Start of Block
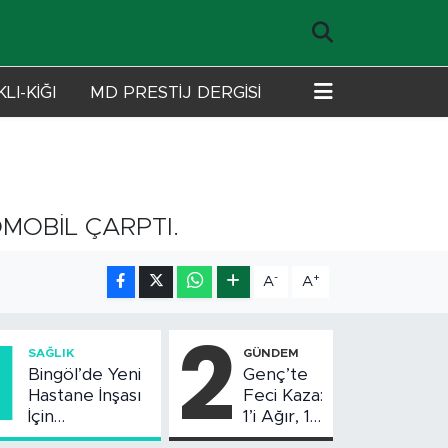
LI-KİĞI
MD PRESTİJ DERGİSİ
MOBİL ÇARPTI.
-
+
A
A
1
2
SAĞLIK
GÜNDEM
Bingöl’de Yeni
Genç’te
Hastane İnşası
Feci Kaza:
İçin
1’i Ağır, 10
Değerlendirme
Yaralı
End of Block
Start of Block
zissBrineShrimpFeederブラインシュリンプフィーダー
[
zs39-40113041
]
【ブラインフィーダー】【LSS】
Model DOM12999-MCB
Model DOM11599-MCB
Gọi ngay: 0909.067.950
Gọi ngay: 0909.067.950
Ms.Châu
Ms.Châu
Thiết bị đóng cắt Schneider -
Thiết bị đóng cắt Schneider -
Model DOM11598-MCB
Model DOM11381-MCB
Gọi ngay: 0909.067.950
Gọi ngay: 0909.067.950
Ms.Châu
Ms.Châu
End of Block
* TO-DO ITEM *
Go through the entries above and report every line in which the word "Model" appears.

* ANSWER AREA *
Model DOM12999-MCB
Model DOM11599-MCB
Model DOM11598-MCB
Model DOM11381-MCB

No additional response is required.